### Estratto del testo
*****
Recita così una battuta di Anna, protagonista di La grande bugia, prima delle tre pièces teatrali di Goliarda Sapienza, fino a oggi inedite. In questa battuta e nella locuzione che la precede, «voi del Continente», si palesa tutta Goliarda Sapienza e il suo rapporto sia con la morte sia con la scrittura che è la manifestazione della gioia di vivere. So che può sembrare un paradosso ciò che ho appena affermato, eppure basterebbe soffermarsi un solo istante sulla prima poesia scritta da lei, quella A mia madre che, seppur seconda nell’ordine, apre in verità Ancestrale perché è la prima poesia a essere stata composta in assoluto dalla scrittrice, nella piena consapevolezza di volersi concedere alla scrittura poetica. E ora, ancora una volta, la scrittura si apre con una riflessione sulla morte.
Ciò che però possiamo scoprire grazie a questo nuovo volume, che insieme ai tre testi teatrali raccoglie pure tre soggetti cinematografici e il canovaccio per un quarto dramma tratto da L’Università di Rebibbia, è un elemento in più del profilo complessivo (e complesso) della scrittrice, poiché il primo amore vero che fu per lei il teatro (e per il quale lasciò la Sicilia per spostarsi a Roma nel 1941), seguito dal secondo amore che fu il cinema, si uniscono ora col grande amore della sua vita: la scrittura. E se grande fu la sorpresa, poco più di un anno fa, per l’uscita delle poesie raccolte in Ancestrale, pubblicate dopo decenni dalla loro stesura e sistemazione, immenso è ora lo stupore nel ritro­varsi tra le mani quest’altro capitolo della creatività di Goliarda Sapienza.
*****
### Dati grezzi
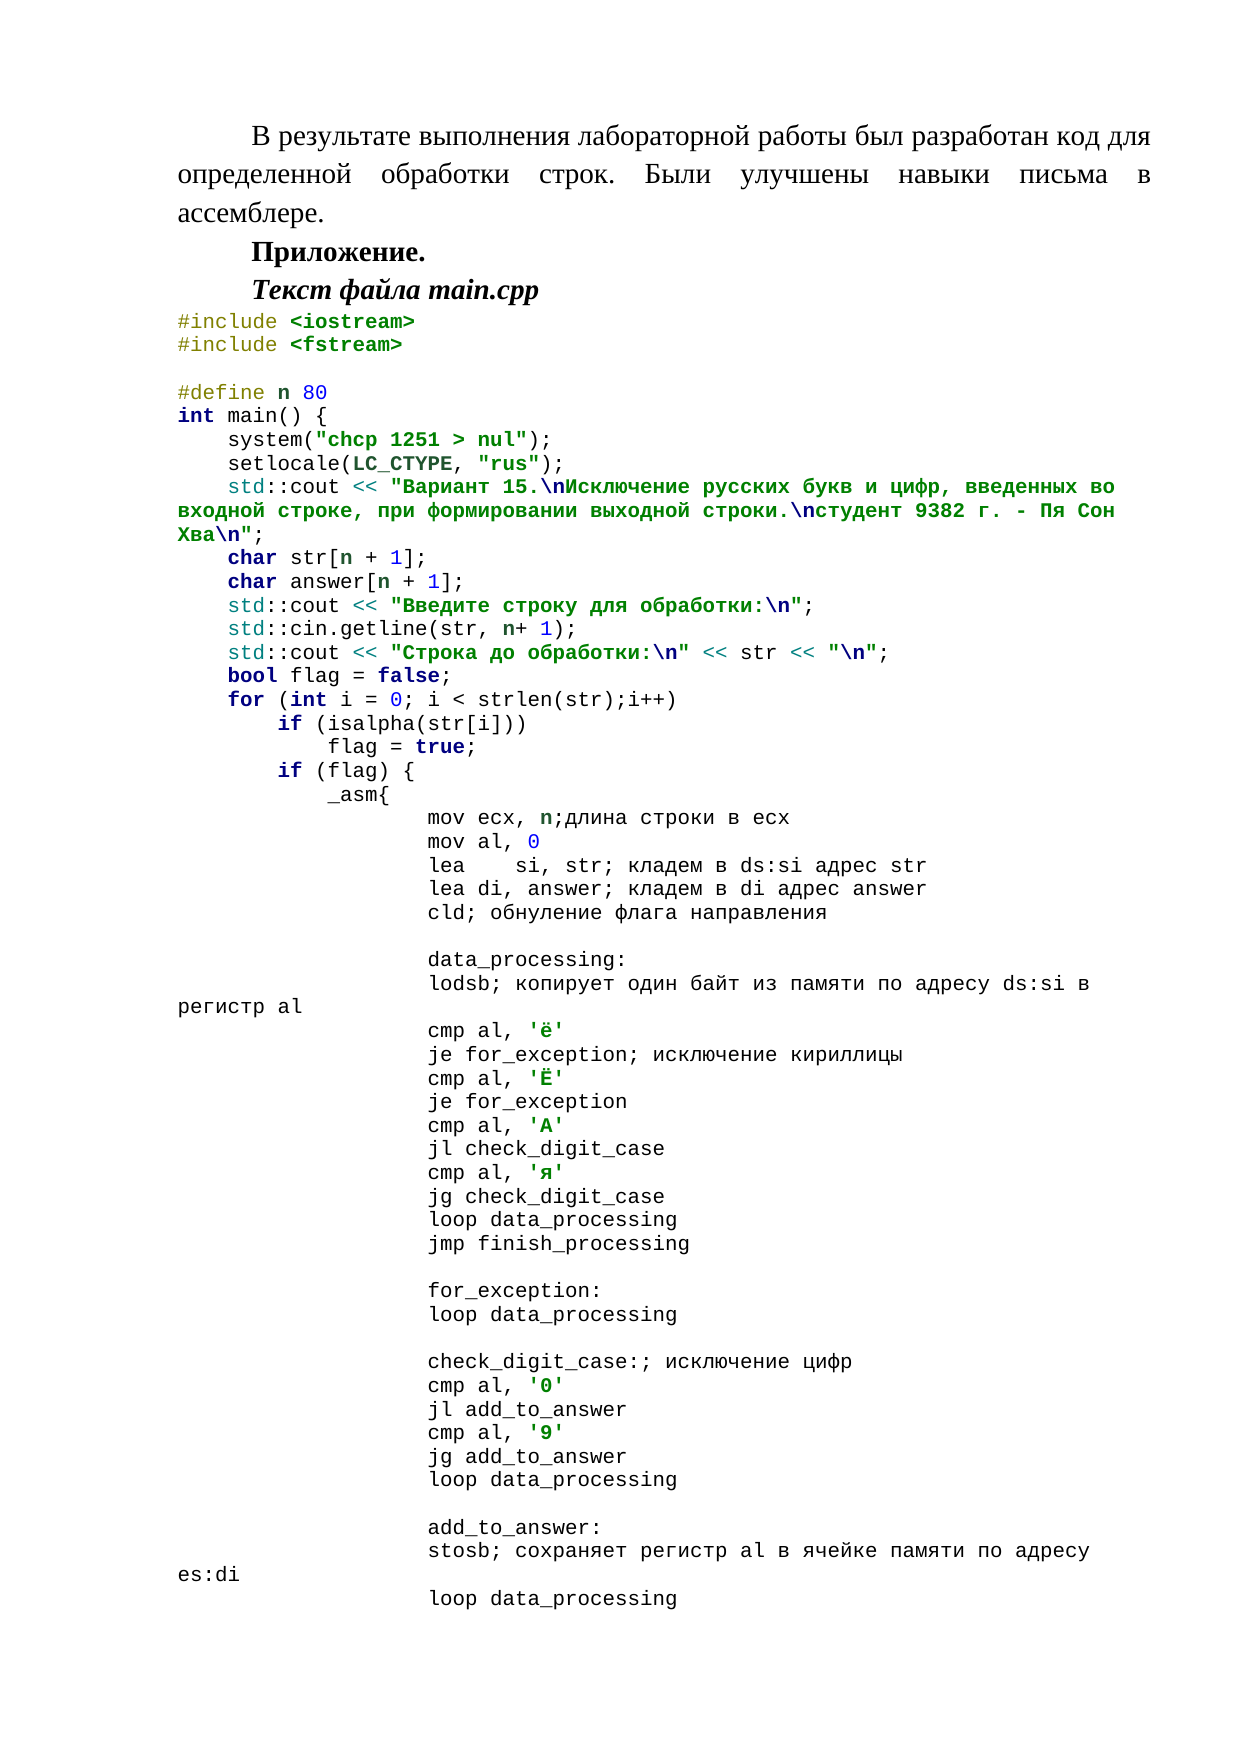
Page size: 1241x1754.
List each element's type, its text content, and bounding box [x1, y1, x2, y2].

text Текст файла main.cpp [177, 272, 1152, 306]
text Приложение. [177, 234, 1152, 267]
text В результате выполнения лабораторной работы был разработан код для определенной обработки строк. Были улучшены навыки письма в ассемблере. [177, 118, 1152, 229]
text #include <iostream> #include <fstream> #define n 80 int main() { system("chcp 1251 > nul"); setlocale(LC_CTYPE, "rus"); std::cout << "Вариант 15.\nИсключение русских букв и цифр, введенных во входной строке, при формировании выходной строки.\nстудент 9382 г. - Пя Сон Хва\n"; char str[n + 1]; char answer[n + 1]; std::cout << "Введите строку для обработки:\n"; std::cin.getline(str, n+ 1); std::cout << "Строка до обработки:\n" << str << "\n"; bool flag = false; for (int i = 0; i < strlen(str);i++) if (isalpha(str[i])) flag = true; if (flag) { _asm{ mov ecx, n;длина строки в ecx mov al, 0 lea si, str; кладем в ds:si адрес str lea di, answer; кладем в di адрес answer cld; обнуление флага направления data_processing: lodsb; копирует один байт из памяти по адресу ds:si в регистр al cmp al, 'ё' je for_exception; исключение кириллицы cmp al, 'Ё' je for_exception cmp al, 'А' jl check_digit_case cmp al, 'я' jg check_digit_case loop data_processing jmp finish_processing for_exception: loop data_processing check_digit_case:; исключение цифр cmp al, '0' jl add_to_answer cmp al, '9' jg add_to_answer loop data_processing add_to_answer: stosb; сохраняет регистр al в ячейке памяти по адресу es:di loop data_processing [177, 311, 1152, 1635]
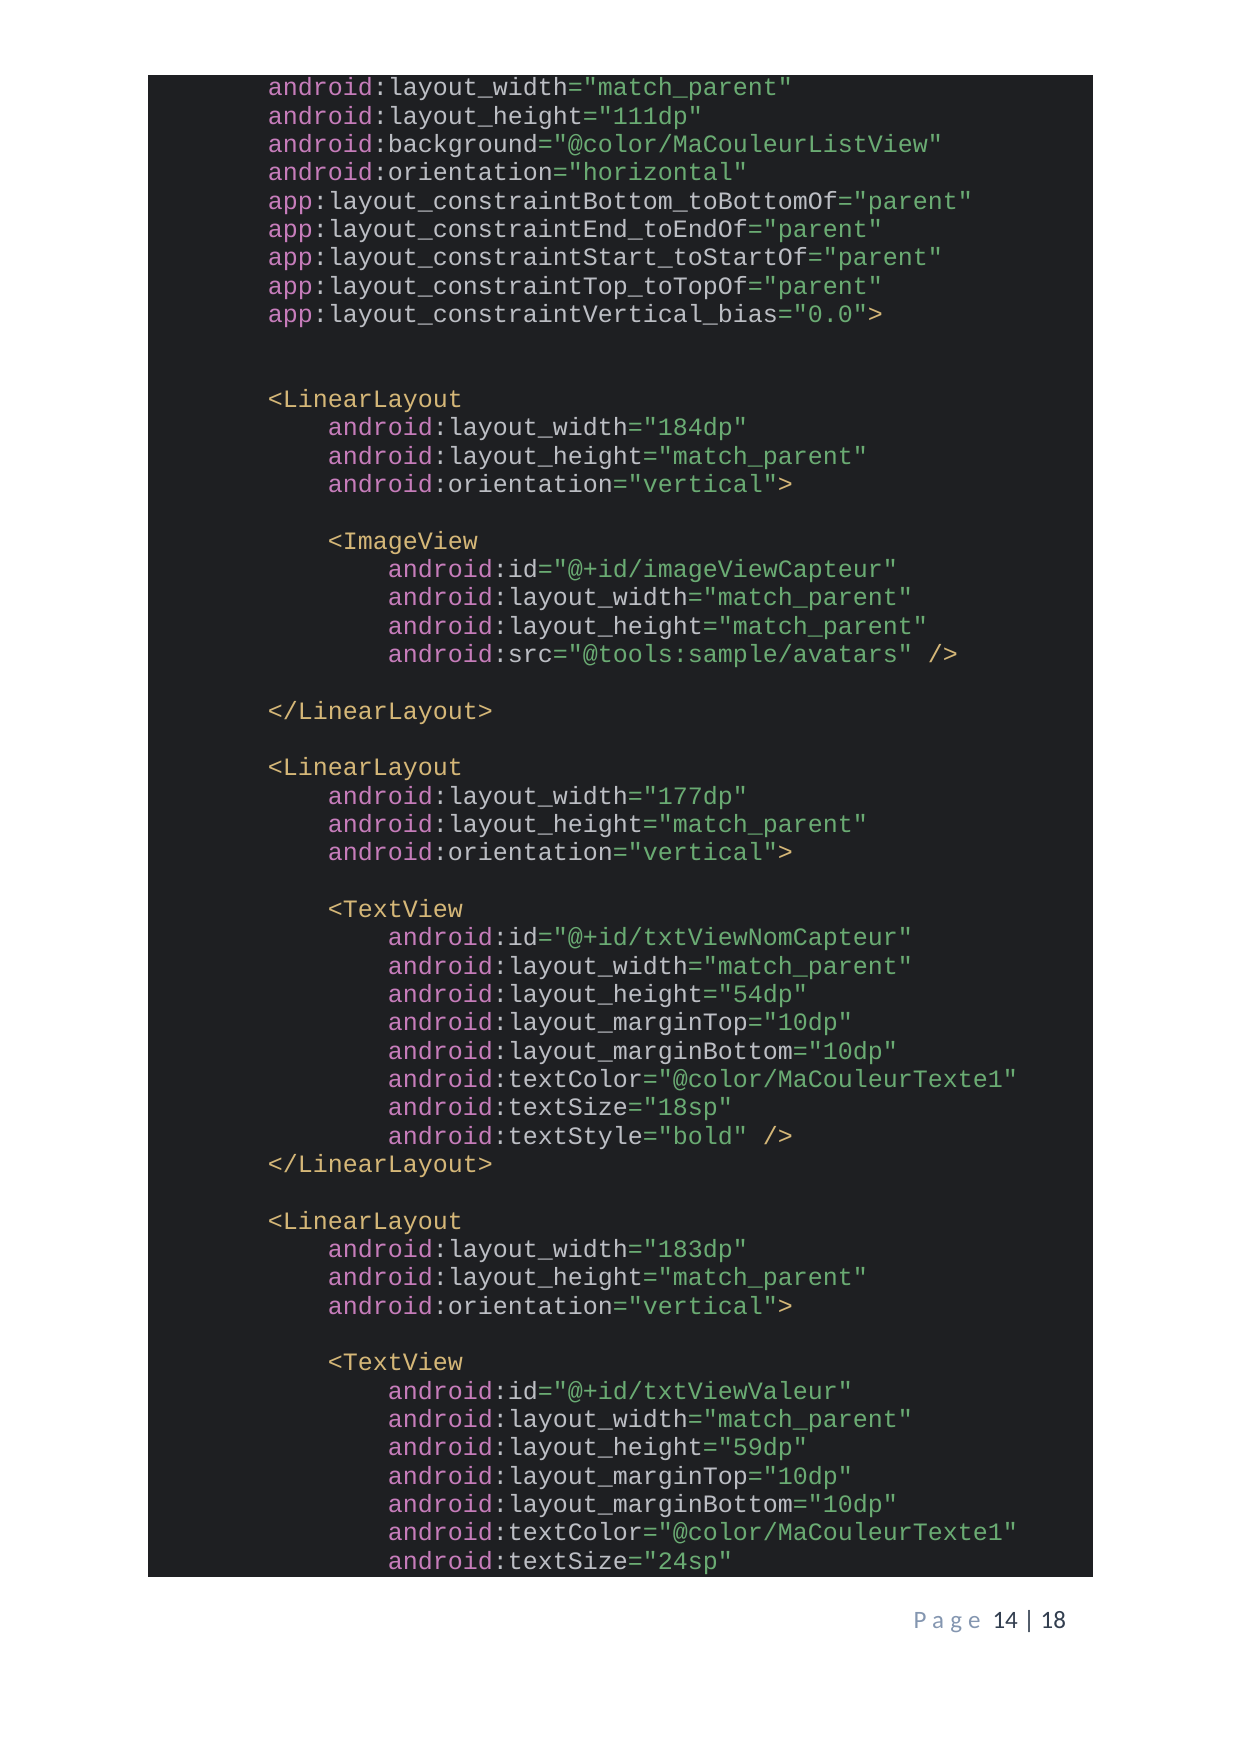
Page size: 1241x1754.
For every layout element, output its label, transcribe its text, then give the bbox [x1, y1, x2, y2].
*****
### Esercizi da svolgere
[a] Elenca tutti i titoli di opere citati nel brano su Goliarda Sapienza.
[b] Riscrivi il brano su Goliarda Sapienza da "Recita così una" fino a "riflessione sulla morte.", mettendo "momento" al posto di "istante".
[c] Traduci in inglese questa frase del brano su Goliarda Sapienza: "E ora, ancora una volta, la scrittura si apre con una riflessione sulla morte."
Per svolgere gli esercizi i record non servono.

### Soluzioni
[a] La grande bugia, A mia madre, Ancestrale, L'Università di Rebibbia

[b]
Recita così una battuta di Anna, protagonista di La grande bugia, prima delle tre pièces teatrali di Goliarda Sapienza, fino a oggi inedite. In questa battuta e nella locuzione che la precede, «voi del Continente», si palesa tutta Goliarda Sapienza e il suo rapporto sia con la morte sia con la scrittura che è la manifestazione della gioia di vivere. So che può sembrare un paradosso ciò che ho appena affermato, eppure basterebbe soffermarsi un solo momento sulla prima poesia scritta da lei, quella A mia madre che, seppur seconda nell’ordine, apre in verità Ancestrale perché è la prima poesia a essere stata composta in assoluto dalla scrittrice, nella piena consapevolezza di volersi concedere alla scrittura poetica. E ora, ancora una volta, la scrittura si apre con una riflessione sulla morte.

[c] And now, once again, the writing opens with a reflection on death.